* [DIRECTIONS]: An exact copy of the entries, with every picture omitted, is what is needed here.

* [DATA]:
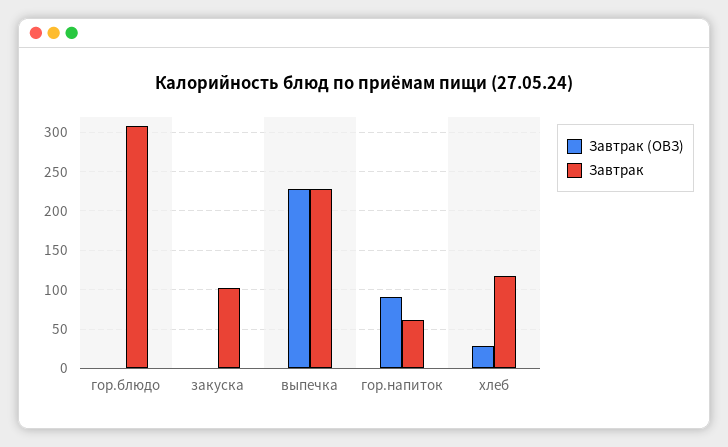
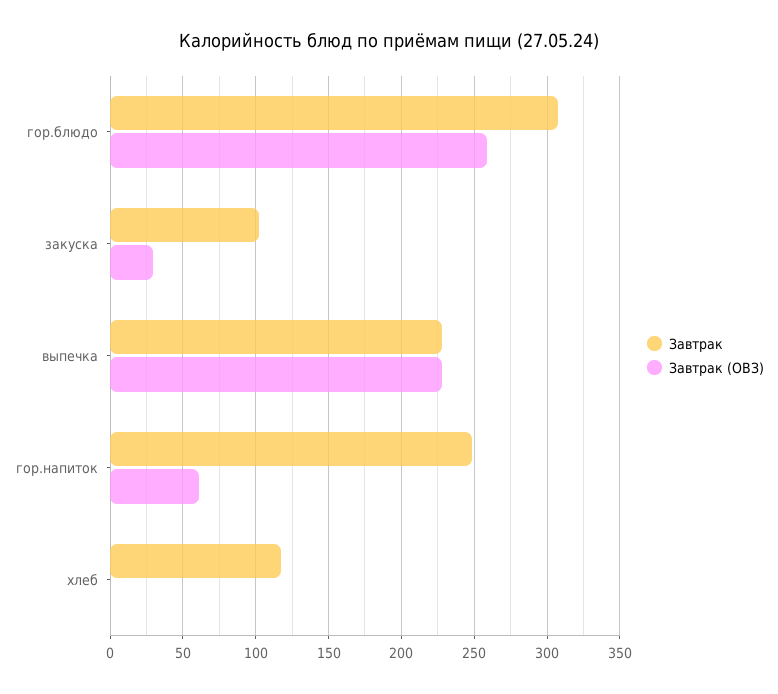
  {
    "Завтрак (ОВЗ)": {
-     "гор.блюдо": 0,
+     "гор.блюдо": 260,
-     "закуска": 0,
+     "закуска": 30,
      "выпечка": 230,
-     "гор.напиток": 90,
+     "гор.напиток": 60,
-     "хлеб": 30
+     "хлеб": 0
    },
    "Завтрак": {
      "гор.блюдо": 310,
      "закуска": 100,
      "выпечка": 230,
-     "гор.напиток": 60,
+     "гор.напиток": 250,
      "хлеб": 120
    }
  }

* [ANSWER TO THE PROBLEM]:
  {
    "Завтрак (ОВЗ)": {
-     "гор.блюдо": 0,
+     "гор.блюдо": 260,
-     "закуска": 0,
+     "закуска": 30,
      "выпечка": 230,
-     "гор.напиток": 90,
+     "гор.напиток": 60,
-     "хлеб": 30
+     "хлеб": 0
    },
    "Завтрак": {
      "гор.блюдо": 310,
      "закуска": 100,
      "выпечка": 230,
-     "гор.напиток": 60,
+     "гор.напиток": 250,
      "хлеб": 120
    }
  }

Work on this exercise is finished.